Content starts
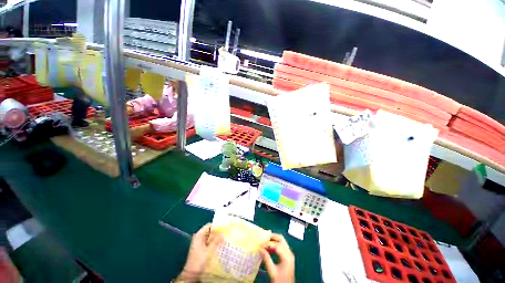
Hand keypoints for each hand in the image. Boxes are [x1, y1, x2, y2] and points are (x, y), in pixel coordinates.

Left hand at [176, 223, 221, 281]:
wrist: (191, 274)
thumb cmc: (199, 260)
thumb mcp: (209, 250)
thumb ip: (216, 241)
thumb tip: (223, 233)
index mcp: (199, 235)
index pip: (209, 225)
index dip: (217, 225)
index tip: (225, 227)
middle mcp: (198, 237)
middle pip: (210, 231)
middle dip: (218, 232)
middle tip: (227, 233)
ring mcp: (199, 243)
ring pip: (210, 237)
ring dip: (216, 238)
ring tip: (225, 238)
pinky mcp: (200, 249)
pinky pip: (209, 242)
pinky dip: (214, 242)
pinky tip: (220, 245)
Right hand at [260, 234, 294, 282]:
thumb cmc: (280, 281)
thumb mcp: (272, 271)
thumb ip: (266, 259)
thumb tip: (260, 249)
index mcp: (286, 256)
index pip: (276, 245)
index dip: (267, 244)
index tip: (260, 246)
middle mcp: (289, 252)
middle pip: (281, 239)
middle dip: (272, 237)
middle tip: (263, 239)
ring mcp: (289, 254)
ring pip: (281, 241)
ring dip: (273, 241)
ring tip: (265, 244)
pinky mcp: (288, 256)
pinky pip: (281, 246)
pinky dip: (275, 245)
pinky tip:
Content ends
PROBLEM DETAILS »
What is the number of lines in the records above that include the word "hand"? Reply with that number and nothing more.

TASK ANSWER »
3